I debated whether we should have dinner in the Eiffel Tower because it sounded a little cheesy to be honest. There are so many amazing restaurants in Paris so why spend all the money on the one in the Eiffel Tower. But then my friend told me that she always remembers her meal in the Eiffel Tower, even though it was probably 20 years ago, so I sucked it up and spent the money.
So it turns out that kids are pretty reasonable at 58 Tour Eiffel (the first floor restaurant), and it’s pretty darn magical. I’m pretty sure it was one of my son’s favorite moments of the whole entire trip, and well, mine too. We posed for the photos (which we have hung on our wall), we ate the little Eiffel Tower cookie, and we enjoyed a wonderful fancy sit-down dinner inside one of the coolest landmarks in the world. Totally worth it.

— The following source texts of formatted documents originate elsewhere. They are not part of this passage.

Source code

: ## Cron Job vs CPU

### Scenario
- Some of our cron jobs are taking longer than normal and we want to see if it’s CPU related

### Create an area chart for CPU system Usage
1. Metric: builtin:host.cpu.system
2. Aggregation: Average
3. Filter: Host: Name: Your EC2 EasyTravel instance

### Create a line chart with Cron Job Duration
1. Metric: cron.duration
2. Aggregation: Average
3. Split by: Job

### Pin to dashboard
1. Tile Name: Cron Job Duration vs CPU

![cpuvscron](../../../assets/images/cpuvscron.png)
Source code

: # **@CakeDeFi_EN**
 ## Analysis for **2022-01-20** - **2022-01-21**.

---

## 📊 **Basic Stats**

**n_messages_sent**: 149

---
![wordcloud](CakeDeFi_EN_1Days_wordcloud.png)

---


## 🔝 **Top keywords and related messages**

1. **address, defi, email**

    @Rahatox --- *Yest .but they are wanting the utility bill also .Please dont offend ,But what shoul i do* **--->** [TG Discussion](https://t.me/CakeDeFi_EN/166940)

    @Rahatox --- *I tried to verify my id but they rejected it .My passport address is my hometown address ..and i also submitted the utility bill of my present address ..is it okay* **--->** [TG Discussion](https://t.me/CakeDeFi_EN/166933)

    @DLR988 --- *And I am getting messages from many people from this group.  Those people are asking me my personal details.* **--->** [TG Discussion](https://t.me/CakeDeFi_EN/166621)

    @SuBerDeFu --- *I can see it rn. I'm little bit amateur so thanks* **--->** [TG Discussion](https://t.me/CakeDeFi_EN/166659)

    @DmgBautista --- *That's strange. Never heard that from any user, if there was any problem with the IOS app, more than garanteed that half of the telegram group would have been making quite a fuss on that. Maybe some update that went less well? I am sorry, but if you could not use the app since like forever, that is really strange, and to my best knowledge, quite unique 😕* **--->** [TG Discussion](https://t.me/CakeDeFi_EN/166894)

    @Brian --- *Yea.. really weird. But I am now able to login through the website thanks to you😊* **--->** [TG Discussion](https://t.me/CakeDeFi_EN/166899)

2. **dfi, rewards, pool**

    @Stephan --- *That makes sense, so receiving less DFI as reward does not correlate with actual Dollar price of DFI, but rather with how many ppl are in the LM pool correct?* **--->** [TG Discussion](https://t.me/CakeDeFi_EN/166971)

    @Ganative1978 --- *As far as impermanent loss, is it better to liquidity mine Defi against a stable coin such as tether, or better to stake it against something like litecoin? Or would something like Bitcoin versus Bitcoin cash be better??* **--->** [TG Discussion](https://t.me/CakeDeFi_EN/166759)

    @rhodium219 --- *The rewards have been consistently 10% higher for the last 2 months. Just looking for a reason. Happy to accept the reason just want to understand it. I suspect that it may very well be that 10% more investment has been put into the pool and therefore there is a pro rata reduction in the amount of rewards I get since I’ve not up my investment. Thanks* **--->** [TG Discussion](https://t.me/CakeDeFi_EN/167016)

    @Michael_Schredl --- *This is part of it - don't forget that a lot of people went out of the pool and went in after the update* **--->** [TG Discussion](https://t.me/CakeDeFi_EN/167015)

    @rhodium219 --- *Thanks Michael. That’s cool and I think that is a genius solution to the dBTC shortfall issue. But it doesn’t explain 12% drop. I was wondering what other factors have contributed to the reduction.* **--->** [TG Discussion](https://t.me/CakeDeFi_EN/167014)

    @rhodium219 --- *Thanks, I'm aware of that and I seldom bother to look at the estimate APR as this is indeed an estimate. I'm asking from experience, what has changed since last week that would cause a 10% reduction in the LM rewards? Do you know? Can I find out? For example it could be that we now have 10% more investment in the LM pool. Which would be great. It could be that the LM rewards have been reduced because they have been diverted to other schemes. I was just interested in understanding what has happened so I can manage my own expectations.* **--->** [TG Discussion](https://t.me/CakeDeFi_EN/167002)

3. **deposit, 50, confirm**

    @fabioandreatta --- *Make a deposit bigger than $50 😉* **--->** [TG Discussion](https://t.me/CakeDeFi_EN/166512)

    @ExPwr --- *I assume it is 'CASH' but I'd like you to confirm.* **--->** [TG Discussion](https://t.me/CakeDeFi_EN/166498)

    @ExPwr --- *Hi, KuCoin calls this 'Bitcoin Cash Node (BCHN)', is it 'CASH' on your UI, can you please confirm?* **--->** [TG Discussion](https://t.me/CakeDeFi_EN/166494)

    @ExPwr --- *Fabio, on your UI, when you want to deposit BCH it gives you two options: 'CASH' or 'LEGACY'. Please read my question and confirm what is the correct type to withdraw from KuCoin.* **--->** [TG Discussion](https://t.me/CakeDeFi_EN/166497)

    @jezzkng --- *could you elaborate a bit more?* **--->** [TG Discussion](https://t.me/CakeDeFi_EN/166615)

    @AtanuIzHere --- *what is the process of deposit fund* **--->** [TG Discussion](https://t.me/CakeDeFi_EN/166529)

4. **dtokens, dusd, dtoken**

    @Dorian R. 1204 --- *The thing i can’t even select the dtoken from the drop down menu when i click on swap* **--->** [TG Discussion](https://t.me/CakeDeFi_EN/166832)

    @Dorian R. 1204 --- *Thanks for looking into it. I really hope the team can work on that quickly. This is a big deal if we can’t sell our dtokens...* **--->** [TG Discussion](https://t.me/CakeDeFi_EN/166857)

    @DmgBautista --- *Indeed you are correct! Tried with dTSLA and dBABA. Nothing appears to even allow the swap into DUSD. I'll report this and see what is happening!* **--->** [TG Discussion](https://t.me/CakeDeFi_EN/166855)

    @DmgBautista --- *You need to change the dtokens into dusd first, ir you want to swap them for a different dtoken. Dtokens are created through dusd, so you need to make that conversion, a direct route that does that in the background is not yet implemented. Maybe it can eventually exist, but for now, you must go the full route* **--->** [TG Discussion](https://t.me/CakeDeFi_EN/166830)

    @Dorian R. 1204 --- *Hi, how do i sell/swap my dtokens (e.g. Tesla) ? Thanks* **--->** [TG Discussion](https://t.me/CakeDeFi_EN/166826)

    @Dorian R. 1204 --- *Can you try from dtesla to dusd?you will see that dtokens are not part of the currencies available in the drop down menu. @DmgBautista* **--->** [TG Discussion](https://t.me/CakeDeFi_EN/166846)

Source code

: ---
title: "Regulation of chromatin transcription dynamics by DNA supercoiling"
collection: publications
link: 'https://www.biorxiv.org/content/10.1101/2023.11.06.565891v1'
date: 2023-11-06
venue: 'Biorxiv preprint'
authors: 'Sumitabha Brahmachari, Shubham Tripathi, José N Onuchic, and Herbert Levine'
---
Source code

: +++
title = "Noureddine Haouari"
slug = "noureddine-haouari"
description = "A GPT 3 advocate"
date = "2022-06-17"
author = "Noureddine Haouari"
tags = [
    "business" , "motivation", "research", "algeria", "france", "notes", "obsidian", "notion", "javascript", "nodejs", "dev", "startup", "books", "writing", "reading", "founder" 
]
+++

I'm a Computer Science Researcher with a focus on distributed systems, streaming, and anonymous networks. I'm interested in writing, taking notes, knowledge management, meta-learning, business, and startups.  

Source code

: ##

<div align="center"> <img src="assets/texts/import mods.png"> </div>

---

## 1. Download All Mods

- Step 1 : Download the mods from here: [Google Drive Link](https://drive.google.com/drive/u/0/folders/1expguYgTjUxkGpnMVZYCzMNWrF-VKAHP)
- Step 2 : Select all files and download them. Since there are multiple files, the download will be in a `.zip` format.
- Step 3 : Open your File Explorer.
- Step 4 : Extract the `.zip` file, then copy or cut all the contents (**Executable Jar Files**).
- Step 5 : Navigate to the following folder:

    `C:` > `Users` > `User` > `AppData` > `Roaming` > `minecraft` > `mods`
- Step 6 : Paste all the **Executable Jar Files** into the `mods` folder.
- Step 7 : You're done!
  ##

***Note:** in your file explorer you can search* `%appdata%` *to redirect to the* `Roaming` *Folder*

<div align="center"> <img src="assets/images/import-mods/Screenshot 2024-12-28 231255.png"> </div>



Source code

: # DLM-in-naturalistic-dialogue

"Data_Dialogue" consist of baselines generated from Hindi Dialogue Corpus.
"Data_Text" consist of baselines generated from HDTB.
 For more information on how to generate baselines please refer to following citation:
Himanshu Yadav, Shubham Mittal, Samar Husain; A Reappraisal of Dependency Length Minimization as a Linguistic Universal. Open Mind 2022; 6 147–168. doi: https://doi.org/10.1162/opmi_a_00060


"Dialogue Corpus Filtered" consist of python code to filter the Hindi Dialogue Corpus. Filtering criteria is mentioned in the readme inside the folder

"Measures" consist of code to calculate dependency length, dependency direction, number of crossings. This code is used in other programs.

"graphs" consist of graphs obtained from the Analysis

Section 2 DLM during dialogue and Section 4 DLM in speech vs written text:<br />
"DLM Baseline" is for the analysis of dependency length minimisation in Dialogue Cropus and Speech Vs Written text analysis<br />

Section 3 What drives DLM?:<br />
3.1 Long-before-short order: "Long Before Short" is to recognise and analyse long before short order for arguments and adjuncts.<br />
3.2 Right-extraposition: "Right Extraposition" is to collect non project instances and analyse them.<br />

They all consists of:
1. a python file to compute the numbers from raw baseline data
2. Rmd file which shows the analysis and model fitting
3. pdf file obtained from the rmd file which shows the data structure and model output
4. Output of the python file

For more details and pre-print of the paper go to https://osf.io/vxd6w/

And one last reminder: You just won’t be able to see or do everything. And to me, it’s not worth busting your butt to do so. We skipped a bunch of popular spots (Musee D’Orsay, Sacre Coeur, and Centre Pompidou, just to name a few) that I imagine we all would have liked. No Angelina hot chocolate either. But that’s okay! It’s just a great reason to go back to this wonderful city again, and see everything you missed the first time.
There was nothing sponsored about this trip. Just sharing my amazing family travel experience. Got questions? Leave them in the comments!
Love this post, Kristen, and your advice about traveling to Paris with kids. We recently moved here with 3 kids from the US and were completely overwhelmed with all there is to see and do! You hit it on the head with limiting what you do, dividing and conquering, and trying something new. Our family has been trying to do exactly that! It sounds like you got to see so many wonderful things while here AND expose your kids to a good, ole French protest. Glad the Gilets Jaunes didn’t ruin any of your plans.
There’s a weekly metro commuter pass that makes travel quite affordable. It’s meant for commuters, but tourists can get one too. Some planning is needed, as a passport-sized picture is required per person. Another tip: The Mission Paris scavenger book was a big hit with my kids.